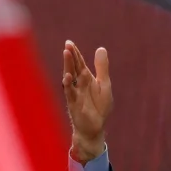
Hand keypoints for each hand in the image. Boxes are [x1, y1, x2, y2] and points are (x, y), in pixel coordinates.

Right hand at [62, 40, 111, 162]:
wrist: (95, 127)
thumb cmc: (99, 107)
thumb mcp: (104, 84)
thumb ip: (102, 68)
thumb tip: (101, 48)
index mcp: (86, 78)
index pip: (79, 63)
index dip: (75, 53)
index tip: (69, 43)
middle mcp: (79, 84)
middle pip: (73, 67)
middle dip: (70, 56)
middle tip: (67, 45)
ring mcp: (75, 93)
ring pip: (70, 77)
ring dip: (68, 65)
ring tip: (66, 54)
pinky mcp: (74, 103)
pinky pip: (70, 93)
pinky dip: (68, 85)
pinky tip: (67, 76)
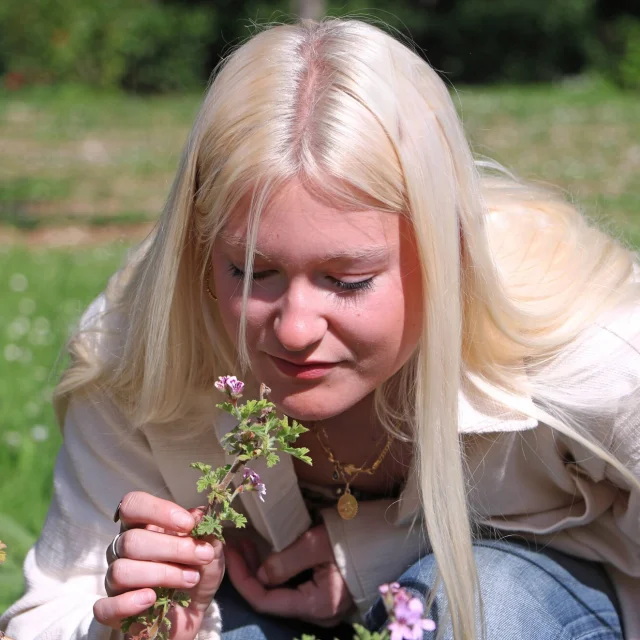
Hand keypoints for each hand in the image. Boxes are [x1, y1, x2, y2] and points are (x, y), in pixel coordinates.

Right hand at [93, 492, 224, 639]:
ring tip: (190, 579)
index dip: (158, 510)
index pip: (133, 504)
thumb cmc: (197, 573)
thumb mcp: (210, 551)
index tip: (188, 524)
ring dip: (162, 574)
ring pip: (122, 570)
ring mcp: (114, 580)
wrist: (192, 614)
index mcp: (143, 526)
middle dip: (173, 548)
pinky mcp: (111, 611)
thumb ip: (204, 532)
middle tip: (202, 556)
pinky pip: (105, 607)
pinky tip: (152, 599)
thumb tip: (199, 514)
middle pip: (132, 540)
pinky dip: (128, 603)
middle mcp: (123, 549)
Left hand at [225, 524, 353, 626]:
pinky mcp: (328, 591)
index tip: (230, 551)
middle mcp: (319, 612)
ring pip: (282, 593)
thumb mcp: (317, 543)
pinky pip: (294, 587)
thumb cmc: (357, 537)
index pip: (265, 601)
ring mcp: (324, 604)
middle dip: (249, 572)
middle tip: (236, 543)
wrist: (394, 535)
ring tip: (248, 544)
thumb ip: (286, 561)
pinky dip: (278, 570)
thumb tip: (259, 574)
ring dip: (261, 569)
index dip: (242, 578)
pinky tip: (269, 551)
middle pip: (272, 598)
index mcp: (317, 604)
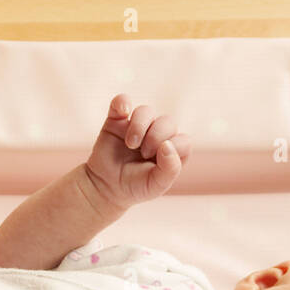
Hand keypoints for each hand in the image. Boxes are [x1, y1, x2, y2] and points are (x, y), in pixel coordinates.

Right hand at [84, 93, 190, 211]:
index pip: (183, 140)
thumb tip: (167, 144)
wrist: (105, 188)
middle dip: (156, 136)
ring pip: (146, 111)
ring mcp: (138, 125)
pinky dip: (122, 103)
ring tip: (131, 144)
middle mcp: (157, 134)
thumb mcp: (156, 185)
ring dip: (140, 125)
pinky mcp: (117, 120)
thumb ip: (170, 169)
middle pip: (167, 122)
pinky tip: (122, 112)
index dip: (173, 147)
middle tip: (144, 153)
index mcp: (172, 150)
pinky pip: (122, 101)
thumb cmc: (135, 187)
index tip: (156, 160)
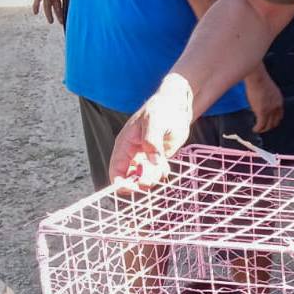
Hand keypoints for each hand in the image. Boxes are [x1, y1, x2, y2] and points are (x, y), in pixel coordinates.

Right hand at [108, 74, 193, 188]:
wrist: (177, 105)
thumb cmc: (161, 109)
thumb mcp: (154, 122)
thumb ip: (152, 142)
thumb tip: (153, 163)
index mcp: (124, 145)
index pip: (116, 170)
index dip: (121, 183)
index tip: (133, 188)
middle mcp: (132, 154)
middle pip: (129, 179)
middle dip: (139, 183)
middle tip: (152, 179)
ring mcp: (145, 158)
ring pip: (143, 178)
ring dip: (152, 179)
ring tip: (162, 169)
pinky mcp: (158, 159)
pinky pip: (156, 173)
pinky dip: (160, 175)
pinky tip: (166, 168)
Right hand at [246, 65, 283, 133]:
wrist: (257, 76)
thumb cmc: (259, 79)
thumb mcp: (267, 89)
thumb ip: (267, 97)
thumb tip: (260, 101)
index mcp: (279, 100)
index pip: (279, 114)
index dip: (274, 120)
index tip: (270, 122)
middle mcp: (277, 106)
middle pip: (275, 121)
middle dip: (269, 126)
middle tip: (263, 128)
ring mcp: (270, 110)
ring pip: (268, 125)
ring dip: (263, 129)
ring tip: (258, 129)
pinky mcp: (262, 112)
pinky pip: (261, 124)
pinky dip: (258, 128)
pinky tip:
◇ ◇ ◇ ◇ ◇ ◇ ◇
Begin with the line that contains "ring pip: (268, 125)" and end with the last line of the data. Repeat those two lines and all between them exactly.

ring pip: (268, 125)
ring dip: (263, 129)
ring tip: (258, 129)
pinky mcp: (262, 112)
pinky pip: (261, 124)
pinky dip: (258, 128)
pinky tip:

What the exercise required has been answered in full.